## Material provided
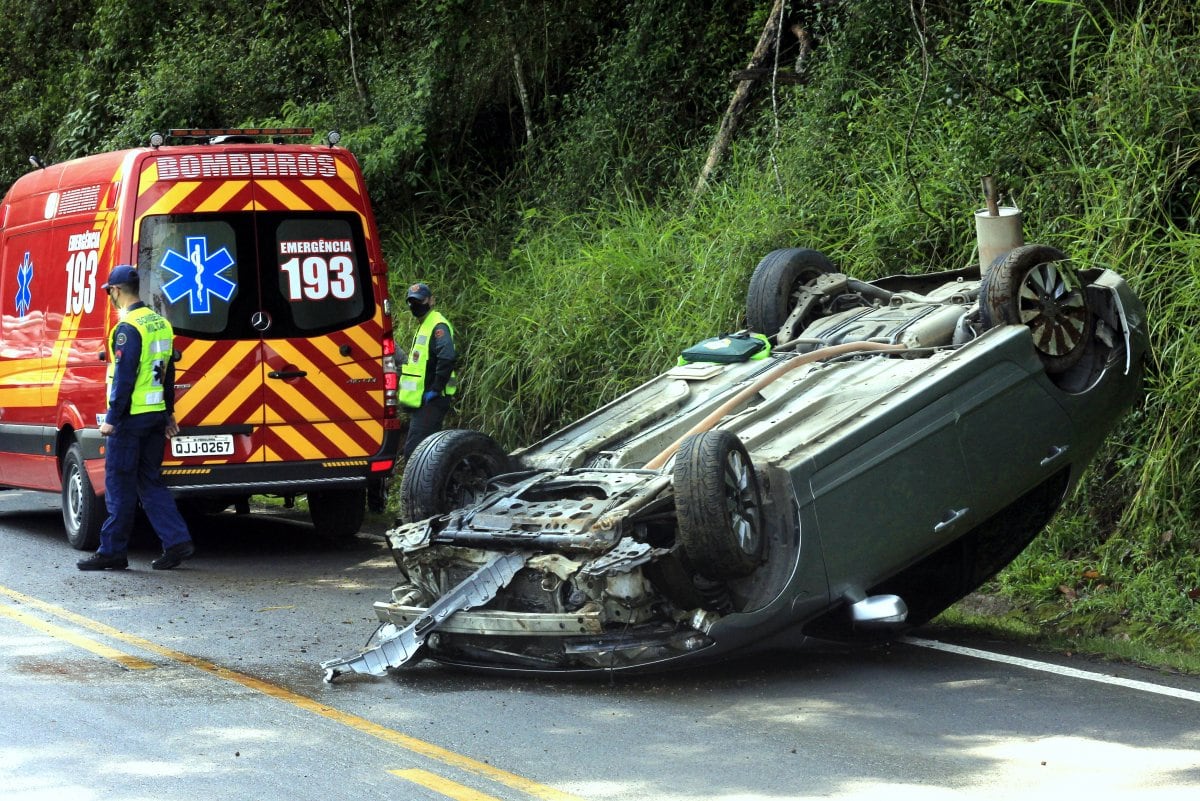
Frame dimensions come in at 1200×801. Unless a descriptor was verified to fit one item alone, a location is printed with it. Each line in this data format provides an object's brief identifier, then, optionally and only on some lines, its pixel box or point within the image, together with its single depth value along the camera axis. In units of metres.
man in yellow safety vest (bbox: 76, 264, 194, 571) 18.20
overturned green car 11.92
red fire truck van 19.07
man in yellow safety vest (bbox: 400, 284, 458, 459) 22.24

## Prompt
All lines from the one with "overturned green car 11.92" through the final line of the listing above are to be restated word for word; the lines before it are left out.

## Answer
overturned green car 11.92
red fire truck van 19.07
man in yellow safety vest (bbox: 400, 284, 458, 459) 22.24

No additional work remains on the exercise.